To get a "perfect" pattern you'd need to find three 7 letter words that can stack on rows adjacent to each other to form a 3 letter word in each column. Such arrangements do exist, for example:
o p e r a t e
a r r o w e d
r e s e n d s
But there are 12,000x more ways to rearrange 21 tiles within an 8x3 grid, and the word choices are more forgiving as well (if you draw 7 letters from the etaoin frequency distribution, those 7 letters in order are much more likely to form a 3 letter word followed by a 4 letter word than they are to form a 7 letter word). Pretty much every puzzle should have at least some solutions fitting within an 8x3.
Additional note: 3 blank spaces is the best non-perfect arrangement, since the grid is only 10 tiles wide. One blank space could only be achieved by a single 23-letter-long word, and two blank spaces could only be achieved by a 10 letter word next to an 11 letter word, and an 11 letter word would not fit inside the 10x10 grid.
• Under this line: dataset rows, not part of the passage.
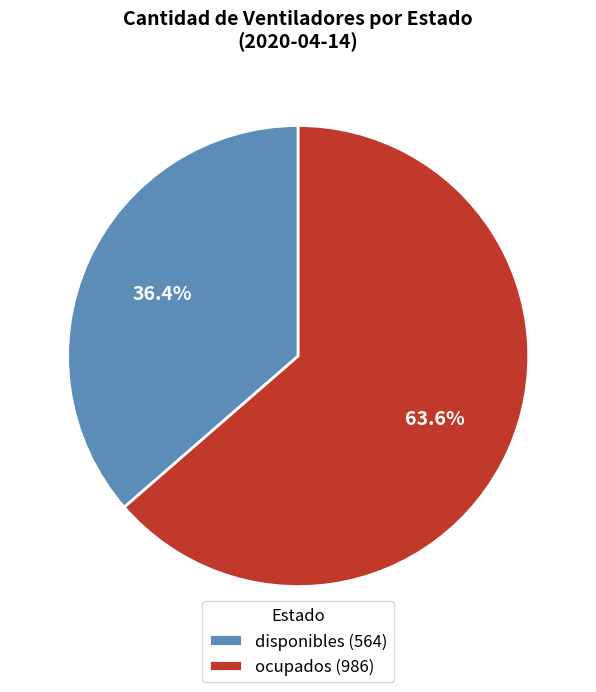

Is it true that ocupados is 72% of the pie?

False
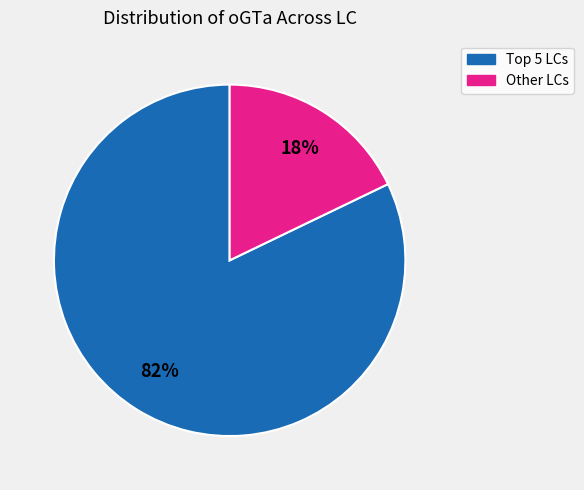

To the nearest percent, what is the average slice percentage?

50%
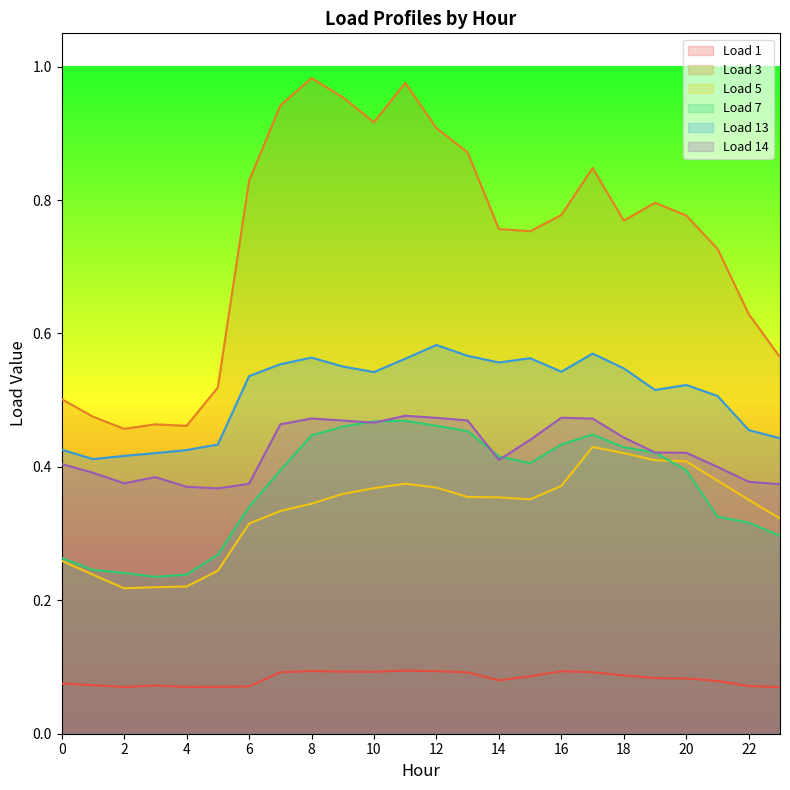

What is the value of the Load 14 point at the 23rd from the left?

0.4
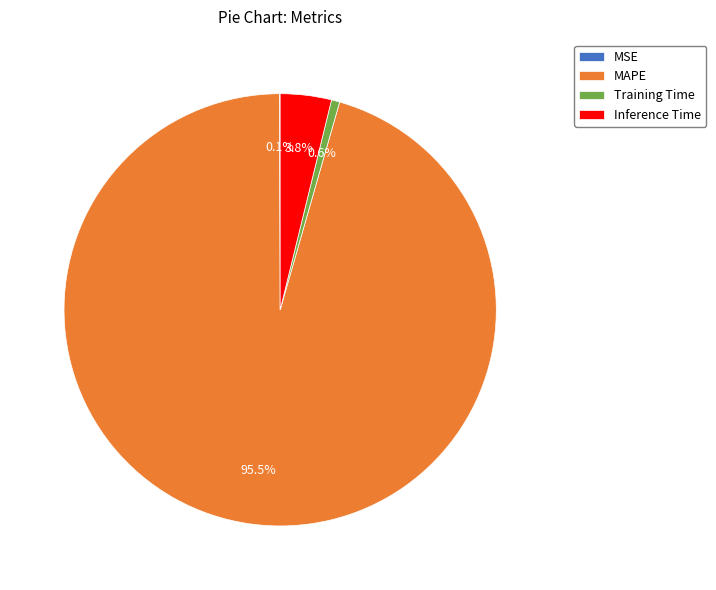

Is it true that Inference Time is 4% of the pie?

True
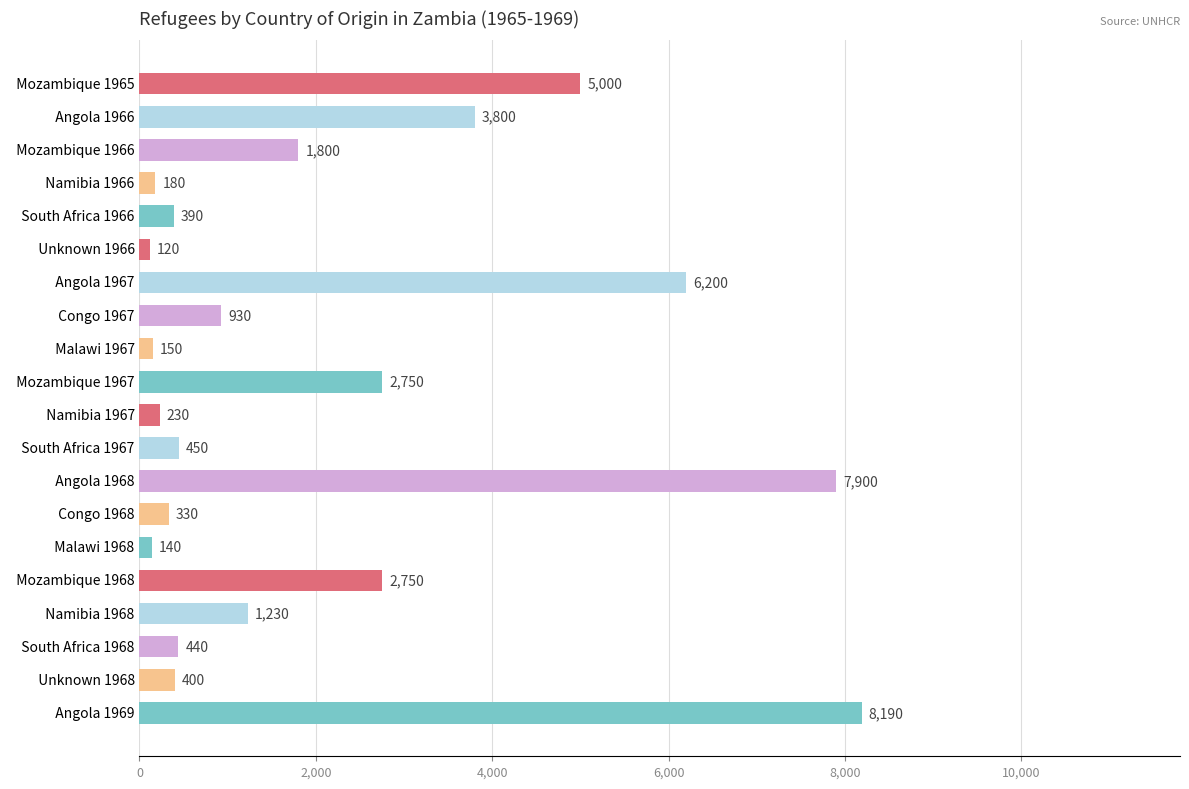

Which label corresponds to the smallest value in the chart?

  Unknown 1966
Glad you like it! :) And thank you for your comments, super interesting! Excellent point about the rarity of the perfect arrangement. Perhaps I should throw in a few lettersets that do have a solution, I am intrigued to see if people would discover it.
My other game, https://squareword.org focuses exclusively on perfect 5x5 squares, but here the goal is to uncover it wordle-style rather than arranging it from scratch. There are surprisingly few combinations that have ten unique, common words in a 5x5 letter square!
I struggled on a few days' puzzles under the assumption that there _was_ a perfect solution possible -- It may be worth noting in the "help" that not all lettersets can be solved perfectly.